Large self-insured employers often aren't able to leverage their market heft to bring down the price of medical services at hospitals.
The problem? Large employers' market share is “relatively small” compared to that of local hospitals in many of the biggest U.S. labor markets, according to a recent study looking at data through 2016 published in the American Journal of Managed Care.
Further, self-insured employers who did have larger market power within their metropolitan statistic area (MSA) do not appear to be leveraging their size for lower prices, the researchers wrote.
While the study’s analyses found a slight, but economically insignificant, negative relationship between employer market power and hospital prices, even that change evaporated once the researchers’ models controlled for hospital wages, they wrote.
Either as an individual negotiator or as part of a collective, the study suggests that large employers’ combined market share across most MSAs is “relatively small” compared to that of local hospitals.

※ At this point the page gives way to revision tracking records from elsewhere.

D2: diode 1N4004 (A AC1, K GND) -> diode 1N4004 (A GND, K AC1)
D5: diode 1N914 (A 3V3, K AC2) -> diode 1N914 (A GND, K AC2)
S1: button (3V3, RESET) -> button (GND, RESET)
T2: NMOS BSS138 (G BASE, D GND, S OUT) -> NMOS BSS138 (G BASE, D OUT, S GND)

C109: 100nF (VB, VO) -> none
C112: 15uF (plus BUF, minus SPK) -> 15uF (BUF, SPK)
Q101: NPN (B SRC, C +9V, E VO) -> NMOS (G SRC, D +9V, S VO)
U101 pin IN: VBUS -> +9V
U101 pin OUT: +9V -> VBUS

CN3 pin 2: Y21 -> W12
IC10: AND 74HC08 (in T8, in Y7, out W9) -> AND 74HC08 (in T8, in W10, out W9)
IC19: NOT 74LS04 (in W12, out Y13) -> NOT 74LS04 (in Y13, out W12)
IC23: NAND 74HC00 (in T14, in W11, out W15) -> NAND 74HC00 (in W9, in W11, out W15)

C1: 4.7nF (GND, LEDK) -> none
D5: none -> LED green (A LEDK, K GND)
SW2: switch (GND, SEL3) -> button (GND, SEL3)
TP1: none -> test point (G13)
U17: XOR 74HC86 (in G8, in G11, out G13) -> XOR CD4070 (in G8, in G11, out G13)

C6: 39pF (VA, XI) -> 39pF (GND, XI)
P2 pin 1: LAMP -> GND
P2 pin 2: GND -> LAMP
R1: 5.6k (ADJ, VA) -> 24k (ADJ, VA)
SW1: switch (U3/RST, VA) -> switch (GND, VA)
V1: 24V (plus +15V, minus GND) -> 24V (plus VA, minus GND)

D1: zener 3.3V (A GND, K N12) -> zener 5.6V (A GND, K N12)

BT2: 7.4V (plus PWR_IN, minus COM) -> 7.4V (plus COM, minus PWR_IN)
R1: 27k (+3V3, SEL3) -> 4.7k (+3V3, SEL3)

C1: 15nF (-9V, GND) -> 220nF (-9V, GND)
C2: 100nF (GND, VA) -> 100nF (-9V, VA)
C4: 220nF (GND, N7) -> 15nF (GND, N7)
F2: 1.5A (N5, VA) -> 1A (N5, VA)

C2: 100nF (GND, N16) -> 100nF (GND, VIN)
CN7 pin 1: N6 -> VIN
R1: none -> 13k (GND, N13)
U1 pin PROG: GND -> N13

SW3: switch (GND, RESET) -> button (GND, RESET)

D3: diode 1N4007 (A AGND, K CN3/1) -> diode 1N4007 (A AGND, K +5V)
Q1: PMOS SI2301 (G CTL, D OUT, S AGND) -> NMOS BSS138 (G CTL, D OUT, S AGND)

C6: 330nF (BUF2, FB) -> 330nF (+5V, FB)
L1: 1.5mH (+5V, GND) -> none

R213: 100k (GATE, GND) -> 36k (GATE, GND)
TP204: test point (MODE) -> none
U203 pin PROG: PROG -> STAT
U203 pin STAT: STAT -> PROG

The researchers noted that employers avoiding administrative services only (ASO) contracts with payers have often turned to alternative approaches to cut down prices, such as in-network care incentives, high-deductible health plans with personal medical accounts and generic drug-friendly formularies. However, these tactics can be similarly hamstrung by the concentration of hospitals in a local market and the price-setting power it provides.
Based on their findings, those self-insured employers may instead find more success in forming a purchase alliance with state and local government employee groups, researchers wrote, as these public-private groups would command a larger combined market share with which to negotiate.
“Employer coalitions would need to enroll a considerable number of employers to have a sufficient market power to negotiate with hospitals,” they wrote in the journal. “Self-insured employers may consider building purchase alliances with state and local government employee groups to enhance their market power and negotiate lower prices for hospital services.”
To conduct their analysis, researchers from Johns Hopkins University’s public health and business schools reviewed U.S. Census Bureau data and Truven MarketScan commercial claims from 2010 to 2016. With these, the researchers calculated employer market power and mean hospitalization prices across 10 of the most concentrated U.S. labor markets for each year of the analysis.
The difference in market power turned out to be stark. Labor markets became less concentrated over time and, in 2016, averaged a mean 61.59 compared to hospitals’ mean market power value of 5,410.
“Employer market power was low in most MSAs, a potential explanation for why employers historically have not taken a more active role in price negotiation,” they wrote.
While this new analysis dampers the prospect of price savings, proponents of direct employer-provider partnerships have highlighted several secondary benefits that may come alongside these arrangements such as an increased focus on longitudinal care and stronger patient-provider relationships.